Eks Pejabat KPK Ungkap Pengalaman Unik Jadi Pj Kepala Daerah: Dicap Mata-Mata hingga Atasi Anggaran Pilkada Kosong

Pengalaman unik mewarnai perjalanan sejumlah pejabat Komisi Pemberantasan Korupsi (KPK) ketika ditugaskan sebagai Penjabat (Pj) kepala daerah di berbagai wilayah Indonesia. Mereka berbagi cerita menarik, mulai dari menghadapi kecurigaan sebagai 'mata-mata' pemerintah pusat hingga berjuang mengatasi masalah anggaran pilkada yang kosong.

Edi Suryanto, yang saat ini menjabat sebagai Direktur Koordinasi dan Supervisi Wilayah IV KPK, mengenang masa jabatannya sebagai Pj Wali Kota Pontianak. Ia mengaku sempat menjadi sasaran kecurigaan dari sejumlah tokoh masyarakat dan anggota DPRD setempat. Mereka mempertanyakan maksud penunjukan seorang pejabat KPK oleh pemerintah pusat, bahkan menudingnya sebagai 'mata-mata'.

"Ada dua tokoh, satu tokoh masyarakat dan satu unsur pimpinan DPRD Pontianak, sama bahasanya 'ini ngapain pemerintah pusat nyuruh orang KPK, mau mematai-matai kami ya?' begitu," ungkap Edi dalam sebuah diskusi yang diadakan di gedung KPK, Jakarta Selatan.

Edi kemudian berinisiatif menemui kedua tokoh tersebut untuk menjelaskan posisinya dan meredakan kecurigaan mereka. Ia berkelakar dengan mengatakan, "Masak KPK mengirim intel Melayu? Intel Melayu datang pakai jaket, jins terus pistolnya ditongolin."

Pengalaman berbeda dialami oleh Isnaini, Kepala Biro Keuangan KPK, yang pernah menjabat sebagai Pj Bupati Bangka. Ia menghadapi situasi pelik ketika pilkada di Kabupaten Bangka dimenangkan oleh kotak kosong. Akibatnya, tidak ada alokasi anggaran untuk pelaksanaan pilkada ulang. Isnaini harus memutar otak untuk mencari solusi agar kebutuhan anggaran pilkada dapat terpenuhi.

"Kabupaten Bangka itu yang menang adalah kotak kosong," ujarnya.

"Menghadapi situasi tersebut tentunya saya harus berpikir bagaimana dalam waktu yang singkat kebutuhan pendanaan pilkada itu dapat dipenuhi," sebutnya.

Isnaini mengambil langkah strategis dengan melakukan efisiensi anggaran di seluruh Organisasi Perangkat Daerah (OPD).
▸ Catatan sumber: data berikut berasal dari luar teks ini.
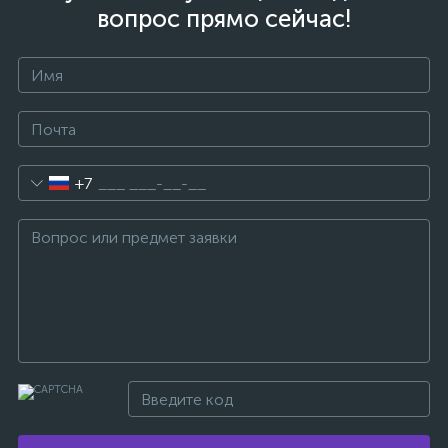
вопрос прямо сейчас!
+7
Namun, ia memastikan bahwa pemotongan anggaran pertama kali dilakukan pada anggaran bupati sendiri, sebagai bentuk komitmen dan contoh bagi yang lain.

"Saya sebagai Pj strateginya bagaimana nanti kalau seluruh OPD itu dipotong anggarannya, mereka tidak protes. Jadi strategi saya adalah saya bilang yang pertama kali yang dipotong adalah anggaran Bupati sendiri," lanjut dia.

Sementara itu, Budi Waluya, Direktur Pelayanan Laporan dan Pengaduan Masyarakat KPK, yang pernah menjabat sebagai Pj Bupati Ciamis, menyoroti kerawanan korupsi di tingkat desa. Ia mengungkapkan bahwa berdasarkan hasil audit inspektorat daerah, banyak desa yang berpotensi terlibat dalam kasus korupsi, terutama terkait pengadaan barang dan jasa.

"Kemudian yang kita lihat dari hasil audit inspektorat daerah itu di desa banyak yang terkait, banyak yang potensi menjadi kasus," ungkapnya.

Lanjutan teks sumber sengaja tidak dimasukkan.